FCPA Compliance Policy
A standalone FCPA compliance policy should be written and signed by all employees and contractors. Having a few paragraphs about international corruption buried in your general Standards of Business Conduct contract is simply not enough to protect your company from risk. This compliance policy sets the tone of compliance expectations from the top down and informs each employee of FCPA expectations and requirements that could affect their jobs. Make sure to stress the importance of the document from the top down, placing higher expectations on the executive team and deeming a single employee ultimately responsible for FCPA obligations.
FCPA Risk Assessment
Conduct a thorough FCPA risk assessment every year to determine if there are any areas where your company is particularly at risk for enforcement. This includes checking in with third parties to ensure that nothing has changed in terms of enforcement on their end, as well. Part of this assessment must confirm that anonymous internal whistleblowing systems are set up and their use is encouraged. Where deficits are revealed, as system must be in place to fix them.

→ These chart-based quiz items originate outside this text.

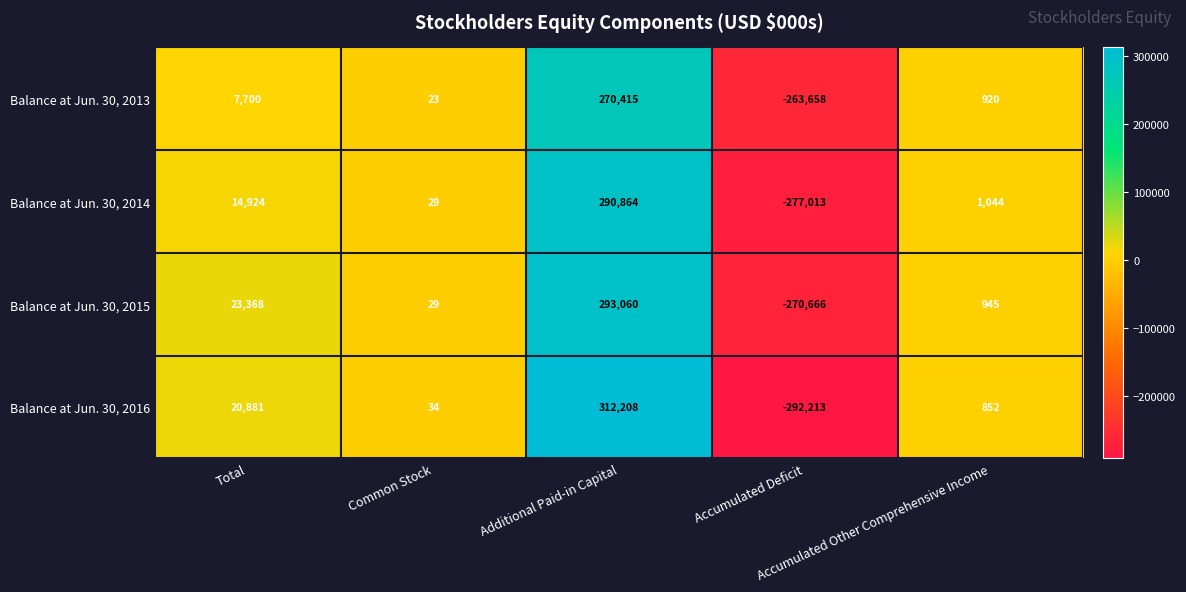

Rank the series by their average value, from highest to lowest.

Balance at Jun. 30, 2015, Balance at Jun. 30, 2016, Balance at Jun. 30, 2014, Balance at Jun. 30, 2013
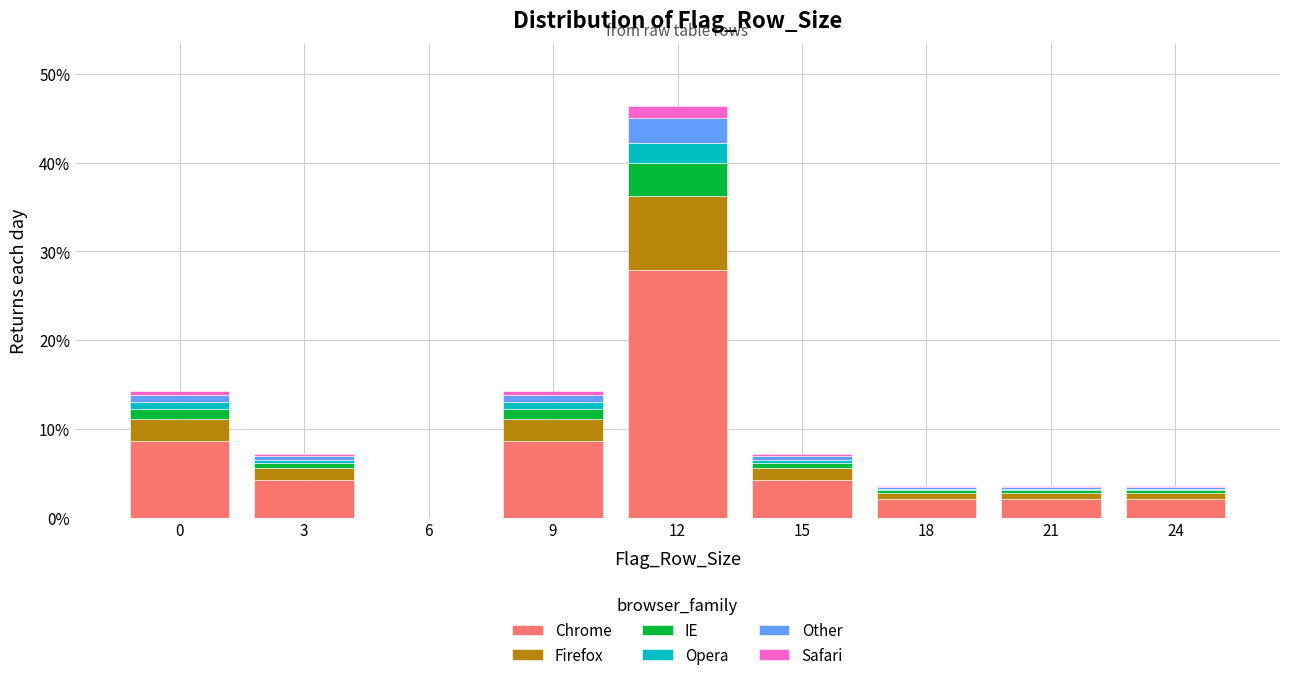

At which category is the sum across all series the highest?

12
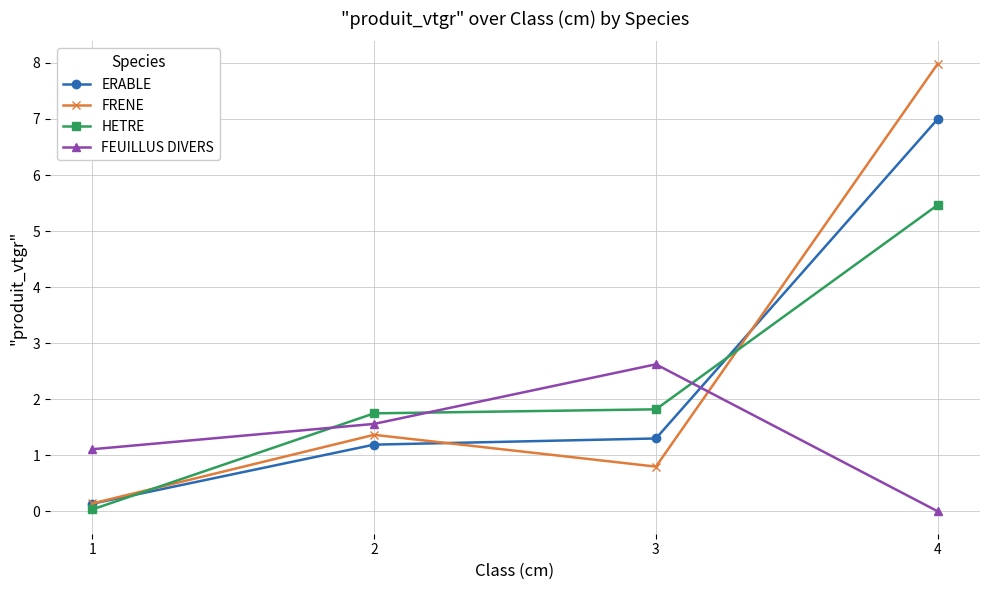

What is the sum of all HETRE values?

9.1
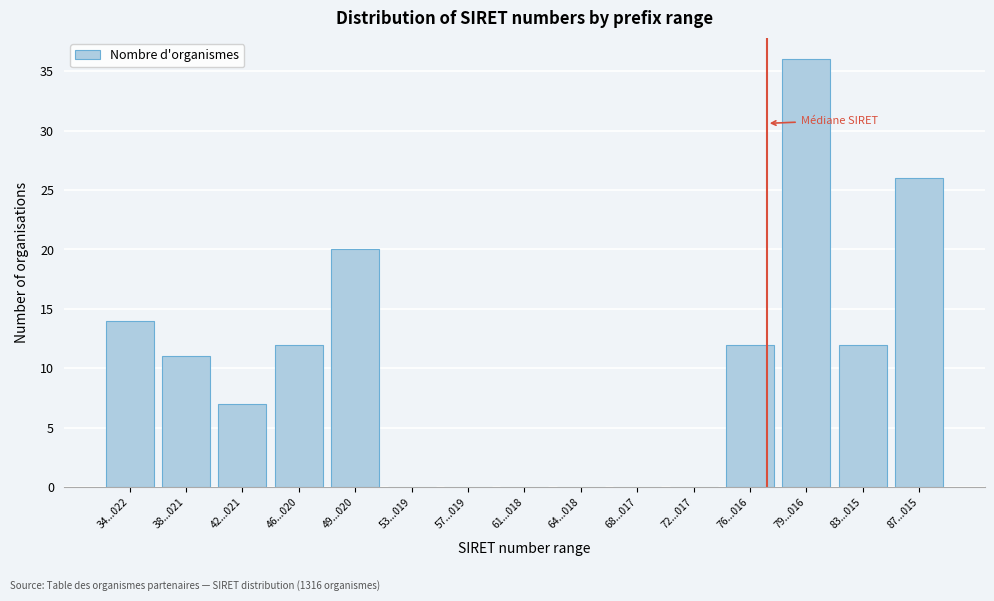

Reading left to right, extract all data points from this chart.

34...022=14	38...021=11	42...021=7	46...020=12	49...020=20	53...019=0	57...019=0	61...018=0	64...018=0	68...017=0	72...017=0	76...016=12	79...016=36	83...015=12	87...015=26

Train your board, management, employees, and any third parties who distribute your products on FCPA rules and obligations. Make sure to familiarize your managers and employees with the actual corruption risks in your industry, the countries where you do business and your business model. These employees should be able to recognize red flags for corruption and understand their reporting obligations.
Contracts and Due Diligence
Perhaps the most important part of FCPA compliance is a thorough due diligence process when contracting with any third party, especially those abroad. You need to consider what risks you will take on in terms of FCPA compliance issues in partnering with these companies and individuals and do what you can to minimize risks. In particular, all international contracts must contain clear FCPA terms that are non-negotiable. Hold these parties responsible for violations and make a breach of such terms a fundamental breach subject to termination. This sets the tone of the relationship and clarifies the importance of compliance.
The cost of developing a FCPA compliance program or representing you during an SEC or DOJ investigation can vary depending on your needs. Hourly rates for securities lawyers with FCPA experience start around $200 per hour. In order to get a better sense of cost for your particular situation, put in a request to schedule a complimentary consultation and free price quote from one of our lawyers.
Who is considered a foreign government official under the FCPA?
The definition of a foreign official under the FCPA is incredibly broad. The statute defines a foreign official as “any officer or employee of a foreign government or any department, agency, or instrumentality thereof, or of a public international organization, or any person acting in an official capacity for or on behalf of any such government or department, agency, or instrumentality, or for or on behalf of any such public international organization.” This has been interpreted to mean any official or employee in any way associated with the government, its departments, contractors and even in some cases, employees of state-owned enterprises. Generally, it is best to err on the side of caution when dealing with individuals abroad.
What is the facilitating payments exemption?
Under the facilitating payments exemption, the FCPA does not punish so-called facilitating payments or grease payments. Such payments are paid to a foreign official, political party, or party official to ensure that "routine governmental actions” that they are already obligated to perform happen in a timely manner. This includes actions such as processing papers, issuing permits, and other non-discretionary actions of an official. It's important to note that this is interpreted very narrowly. Also, such payments must be properly reported or your company risks a citation for violating the accounting provisions of the FCPA. Many companies, therefore, ban these outright.